There were 187 diagnosed concussions in the NFL last season, which was actually the lowest number since the league started (read: was forced to start) counting in 2015. You should probably take issue with that number, particularly when many experts believe subconcussive impacts — repeated, sustained hits that fall below the concussion threshold — are in fact the driving cause of chronic traumatic encephalopathy. But for the sake of discussion, sure, let’s go with 187. That’s more than ten diagnosed concussions a week in the league. (And remember: Taglovailoa’s initial injury wasn’t a diagnosed concussion.) To focus just on one incident is to forget the barrage of them every few days.

This is what football is. If you do not like it, you should probably stop watching. But people do not stop watching football. (It’s in fact driving the entire television economy.) You can try to make football safer all you want, but the central tenet of the sport is, alas, violence. It’s something the people who play the sport inherently understand: That’s the deal you make. 

In the Athletic this week, media columnist Richard Deitsch wrote about the flak Amazon Prime received for its treatment of the hit on Tagovailoa and its aftermath. The streamer was widely criticized for continuing to show the play over and over. (While the commentators themselves were criticized for barely mentioning the word concussion.)

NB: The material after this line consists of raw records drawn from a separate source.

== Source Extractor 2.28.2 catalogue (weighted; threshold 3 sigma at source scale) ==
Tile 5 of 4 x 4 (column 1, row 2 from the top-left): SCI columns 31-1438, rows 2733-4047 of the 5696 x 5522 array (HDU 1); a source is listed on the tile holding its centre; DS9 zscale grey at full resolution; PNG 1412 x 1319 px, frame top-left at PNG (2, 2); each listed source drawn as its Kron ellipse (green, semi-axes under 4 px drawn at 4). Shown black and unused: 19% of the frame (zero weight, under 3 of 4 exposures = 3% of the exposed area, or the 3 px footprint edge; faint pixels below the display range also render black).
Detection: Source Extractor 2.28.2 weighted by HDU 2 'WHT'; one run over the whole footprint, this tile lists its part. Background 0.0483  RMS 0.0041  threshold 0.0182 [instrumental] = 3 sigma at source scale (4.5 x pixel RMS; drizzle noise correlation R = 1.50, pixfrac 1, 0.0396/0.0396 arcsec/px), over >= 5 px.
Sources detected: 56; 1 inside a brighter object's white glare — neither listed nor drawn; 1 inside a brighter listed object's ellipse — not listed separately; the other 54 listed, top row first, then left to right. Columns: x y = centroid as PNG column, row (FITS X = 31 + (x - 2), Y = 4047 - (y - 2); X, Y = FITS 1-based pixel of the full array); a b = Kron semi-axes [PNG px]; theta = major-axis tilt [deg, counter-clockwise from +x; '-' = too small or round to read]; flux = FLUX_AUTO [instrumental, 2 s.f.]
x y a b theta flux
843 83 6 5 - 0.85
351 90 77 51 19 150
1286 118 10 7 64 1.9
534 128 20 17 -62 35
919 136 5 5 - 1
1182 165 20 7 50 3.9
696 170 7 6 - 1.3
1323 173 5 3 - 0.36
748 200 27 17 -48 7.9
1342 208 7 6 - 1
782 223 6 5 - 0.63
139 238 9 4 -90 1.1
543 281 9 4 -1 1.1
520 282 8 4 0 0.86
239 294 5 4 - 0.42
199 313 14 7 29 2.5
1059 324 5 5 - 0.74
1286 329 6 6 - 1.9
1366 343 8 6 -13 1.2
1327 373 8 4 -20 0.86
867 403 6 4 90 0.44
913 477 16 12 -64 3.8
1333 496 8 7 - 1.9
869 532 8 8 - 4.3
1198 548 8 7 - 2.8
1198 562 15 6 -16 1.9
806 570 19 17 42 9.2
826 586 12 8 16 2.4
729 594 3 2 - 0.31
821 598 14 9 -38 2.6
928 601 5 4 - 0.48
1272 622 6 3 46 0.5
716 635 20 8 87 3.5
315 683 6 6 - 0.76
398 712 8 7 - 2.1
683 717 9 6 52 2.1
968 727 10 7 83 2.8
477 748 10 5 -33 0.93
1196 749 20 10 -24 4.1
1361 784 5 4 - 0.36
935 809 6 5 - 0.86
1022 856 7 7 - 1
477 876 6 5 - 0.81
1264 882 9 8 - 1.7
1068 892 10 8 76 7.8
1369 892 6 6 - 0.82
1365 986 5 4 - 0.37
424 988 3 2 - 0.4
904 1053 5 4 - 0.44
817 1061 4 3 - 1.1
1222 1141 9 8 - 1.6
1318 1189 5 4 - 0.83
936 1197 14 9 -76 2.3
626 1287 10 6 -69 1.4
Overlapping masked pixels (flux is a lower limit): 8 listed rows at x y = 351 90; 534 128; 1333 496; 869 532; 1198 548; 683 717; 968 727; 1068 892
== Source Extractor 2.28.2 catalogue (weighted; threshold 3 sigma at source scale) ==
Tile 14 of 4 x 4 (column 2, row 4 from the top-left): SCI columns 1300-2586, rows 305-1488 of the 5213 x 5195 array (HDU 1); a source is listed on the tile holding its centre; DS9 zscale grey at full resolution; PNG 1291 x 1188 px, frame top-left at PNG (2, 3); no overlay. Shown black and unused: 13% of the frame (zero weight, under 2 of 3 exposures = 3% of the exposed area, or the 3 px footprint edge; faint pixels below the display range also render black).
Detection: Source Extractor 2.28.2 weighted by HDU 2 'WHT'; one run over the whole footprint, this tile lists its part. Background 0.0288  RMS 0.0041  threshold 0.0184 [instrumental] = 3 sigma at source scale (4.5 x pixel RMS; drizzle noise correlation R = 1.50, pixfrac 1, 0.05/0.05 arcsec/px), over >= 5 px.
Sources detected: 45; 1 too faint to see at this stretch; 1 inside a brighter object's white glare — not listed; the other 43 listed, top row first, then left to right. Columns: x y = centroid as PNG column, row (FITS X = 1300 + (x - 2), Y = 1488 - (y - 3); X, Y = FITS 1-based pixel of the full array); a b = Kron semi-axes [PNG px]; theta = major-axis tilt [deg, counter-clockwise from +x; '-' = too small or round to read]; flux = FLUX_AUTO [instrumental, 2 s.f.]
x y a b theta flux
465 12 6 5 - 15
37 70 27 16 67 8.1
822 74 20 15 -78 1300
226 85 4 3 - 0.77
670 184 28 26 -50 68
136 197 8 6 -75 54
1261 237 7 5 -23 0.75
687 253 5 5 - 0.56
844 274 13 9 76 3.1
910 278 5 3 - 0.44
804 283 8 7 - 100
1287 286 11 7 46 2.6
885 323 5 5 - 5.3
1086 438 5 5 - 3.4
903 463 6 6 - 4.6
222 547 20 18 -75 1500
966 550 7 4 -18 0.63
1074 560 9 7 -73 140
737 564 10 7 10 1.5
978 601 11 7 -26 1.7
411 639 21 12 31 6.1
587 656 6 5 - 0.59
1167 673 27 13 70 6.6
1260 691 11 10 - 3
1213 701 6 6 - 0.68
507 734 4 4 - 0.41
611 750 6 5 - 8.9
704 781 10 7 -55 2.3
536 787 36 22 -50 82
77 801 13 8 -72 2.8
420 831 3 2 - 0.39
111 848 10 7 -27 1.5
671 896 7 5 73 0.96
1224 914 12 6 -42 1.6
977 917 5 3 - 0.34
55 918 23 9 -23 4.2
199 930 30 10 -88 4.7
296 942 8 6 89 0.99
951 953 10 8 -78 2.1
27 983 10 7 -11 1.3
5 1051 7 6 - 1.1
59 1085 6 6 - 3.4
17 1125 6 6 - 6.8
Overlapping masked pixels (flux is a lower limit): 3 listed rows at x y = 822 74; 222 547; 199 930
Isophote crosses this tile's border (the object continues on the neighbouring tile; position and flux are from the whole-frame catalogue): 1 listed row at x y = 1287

But Deitsch argued the replays presented the unvarnished truth:

It was the most honest thing I witnessed in the three-plus-hour broadcast. That was the decision by Amazon’s production truck to show a half-dozen-or-so replays of Tua’s injury that included some high-def closeups. This was honest sports television, the violence of pro football unvarnished. It was painful and uncomfortable to watch. But it was real. 

Attempting to pin the blame on someone for Taglovailoa’s injury (the NFL, the Dolphins, team doctors, Amazon Prime, somebody)  is a perfectly natural human reaction. But if you’re looking for someone to fault, you have no one to blame but yourself — for watching, obsessively, no matter what. I include myself in this indictment: I love football, too, and I will continue to watch. I’ve had to make that peace with myself: The game I enjoy watching so much causes traumatic brain injuries essentially during every game. You can’t fire a team doctor and make that go away. And this is why we’ll forget. We’ll move on from Tagovailoa to the next controversy and the next one. We’d rather move on than stop watching. We always have. We always will.